樋口一葉「たけくらべ」(明治28~29年、『文学界』に断続的に連載)を原作とする物語。

子ども向けにリライトされた最初のものと思われる。

まず、本書冒頭に忠誠堂主人による叢書「発刊の趣意」がある。それに拠れば、発刊の目的は、世界的視野に立って深い教養を培うためには新しい書物が必要であるが、数ある読物のなかでもそうしたものは少ない。しかしその少数のなか、本書は帝国の将来を担う少年少女の一助になるという。ちなみに、巻末広告には[新少年少女物語]として全10編のラインナップがある。
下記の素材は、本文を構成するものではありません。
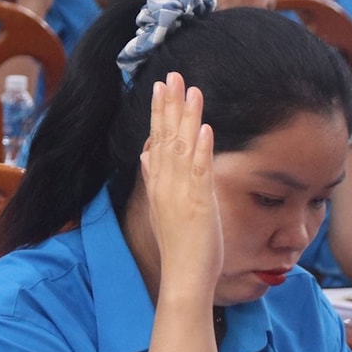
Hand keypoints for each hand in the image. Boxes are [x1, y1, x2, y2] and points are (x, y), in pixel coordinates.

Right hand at [140, 73, 220, 298]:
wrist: (181, 275)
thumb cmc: (179, 248)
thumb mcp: (162, 209)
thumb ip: (154, 180)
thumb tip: (146, 157)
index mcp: (158, 184)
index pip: (156, 141)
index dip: (158, 114)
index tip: (160, 89)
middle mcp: (165, 184)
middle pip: (164, 137)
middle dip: (168, 105)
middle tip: (171, 76)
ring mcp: (180, 192)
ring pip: (181, 147)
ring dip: (185, 117)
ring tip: (190, 89)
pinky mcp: (197, 202)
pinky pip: (199, 170)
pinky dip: (201, 148)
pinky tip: (204, 127)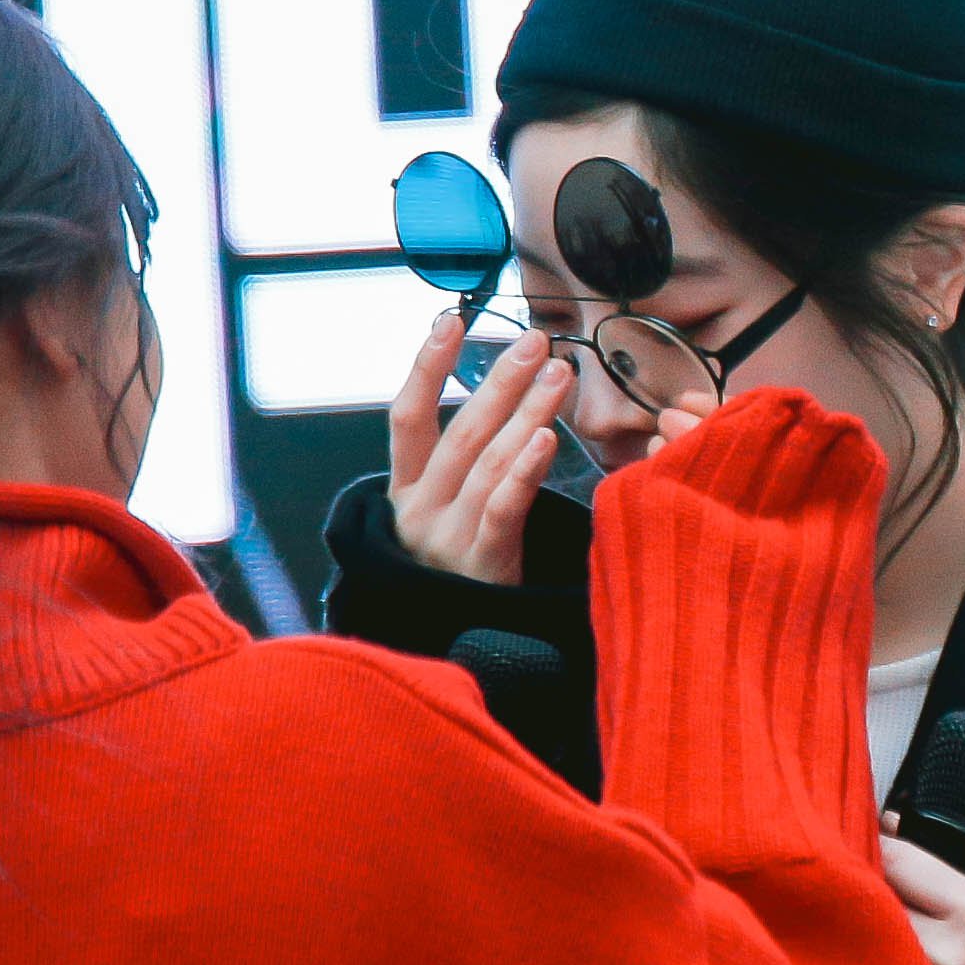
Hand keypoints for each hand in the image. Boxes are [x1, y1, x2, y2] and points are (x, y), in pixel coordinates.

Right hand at [388, 316, 577, 585]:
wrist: (462, 645)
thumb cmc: (463, 565)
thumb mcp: (445, 511)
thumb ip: (462, 459)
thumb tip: (503, 386)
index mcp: (404, 490)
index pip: (406, 416)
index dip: (426, 366)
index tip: (450, 319)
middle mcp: (418, 511)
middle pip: (459, 432)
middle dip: (499, 381)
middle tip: (535, 341)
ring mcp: (446, 540)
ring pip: (487, 463)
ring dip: (527, 412)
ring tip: (559, 373)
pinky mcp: (483, 567)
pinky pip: (503, 509)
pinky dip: (524, 470)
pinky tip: (547, 437)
物語は、〈これは樋口一葉と仰やるその頃評判の女小説家がお聞かせ下さいましたお談を、あんまりおもしろうございましたので今晩ざつとこれから皆様にお取次いたさうと存じましたの〉という「口上」から語り始められる。長吉、真如、みどりなどの登場人名、大黒屋、龍華寺などの名称、大筋での展開も忠実に再現しつつ、一方で〈口上〉に見られる通り本書は口語体で語られている。末尾には再び語り手が顔を出し、〈皆さん、お談はこれだけ〉〈みどりがあれだけおきやんだつたのになぜ急にそんなに内気な子になつてしまつたのでせうね〉などと述べて語りの構造を虚構している。

なお、作者・秦豊吉は実業家、演出家、翻訳家として知られる文筆家。東京帝大ドイツ文学科を出てゲーテ『ファウスト』などの翻訳も行っている。